On Wednesday 13 April 2016 00:47:14 drookie wrote:
Is there someone besides Captain Evidence who knows the answer ? This is
actually the problem of the modern internet: half of the decent questions is
flooded out by people, who not only think they know the answer, but are
arrogant enough to insist it, and from the point of an outer observer the
topic looks “answered”.
[…]
Ok, probably “fastcgi_next_upstream” in my answer misled you, since
nginx with
the “upstream” block for sure talks to other nginx instances by HTTP
using
“proxy_pass”, then “proxy_next_upstream” would the correct answer in
this
case.
In the configuration below:
upstream backends {
server 192.168.0.1;
server 192.168.0.2;
}
proxy_pass http://backends;
nginx doesn’t care (and knows nothing) about the virtual hosts presented
on
these servers in the upstream block, and don’t try to differentiate
requests
in terms of liveness using the host header or any other parameter.

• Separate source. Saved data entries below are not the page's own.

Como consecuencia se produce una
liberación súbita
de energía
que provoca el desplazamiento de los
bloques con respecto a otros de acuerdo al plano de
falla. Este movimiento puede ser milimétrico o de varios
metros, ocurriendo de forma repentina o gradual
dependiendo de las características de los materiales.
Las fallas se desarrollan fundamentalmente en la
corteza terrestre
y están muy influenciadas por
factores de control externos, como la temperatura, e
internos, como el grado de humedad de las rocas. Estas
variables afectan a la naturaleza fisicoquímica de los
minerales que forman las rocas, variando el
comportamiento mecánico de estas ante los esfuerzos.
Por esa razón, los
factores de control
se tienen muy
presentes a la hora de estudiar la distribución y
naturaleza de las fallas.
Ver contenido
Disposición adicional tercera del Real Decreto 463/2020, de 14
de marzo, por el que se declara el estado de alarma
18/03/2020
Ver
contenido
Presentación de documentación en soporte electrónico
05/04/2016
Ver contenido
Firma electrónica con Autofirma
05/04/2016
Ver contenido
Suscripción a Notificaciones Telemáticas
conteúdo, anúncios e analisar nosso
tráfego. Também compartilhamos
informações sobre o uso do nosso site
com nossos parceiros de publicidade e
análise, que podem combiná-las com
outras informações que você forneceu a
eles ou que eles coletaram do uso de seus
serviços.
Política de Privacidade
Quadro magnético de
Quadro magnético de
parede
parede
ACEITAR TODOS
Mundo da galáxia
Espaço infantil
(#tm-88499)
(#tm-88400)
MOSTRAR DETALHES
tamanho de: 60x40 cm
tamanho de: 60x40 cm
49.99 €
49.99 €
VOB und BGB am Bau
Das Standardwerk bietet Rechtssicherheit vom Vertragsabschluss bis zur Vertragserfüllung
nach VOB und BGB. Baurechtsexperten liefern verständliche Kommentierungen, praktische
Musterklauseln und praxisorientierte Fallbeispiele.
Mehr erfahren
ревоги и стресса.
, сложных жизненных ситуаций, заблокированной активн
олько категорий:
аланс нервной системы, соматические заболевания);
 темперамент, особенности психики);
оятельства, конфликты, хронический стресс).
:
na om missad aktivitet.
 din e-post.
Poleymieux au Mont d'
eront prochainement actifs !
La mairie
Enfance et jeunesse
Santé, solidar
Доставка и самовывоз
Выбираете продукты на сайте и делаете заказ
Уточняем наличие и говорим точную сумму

If the “192.168.0.1” will be recognized as dead by the rules that are
described in the documentation, it will be considered dead for all
requests
for all hosts that use this upstream block.
So the “member liveness” is per upstream group.
What I also wanted to bring to your attention is that by default the 500
response isn’t recognized as a fail attempt, unless you have configured
it
using the proxy_next_upstream, fastcgi_next_upstream,
uwsgi_next_upstream,
or scgi_next_upstream directives (depending on the protocol).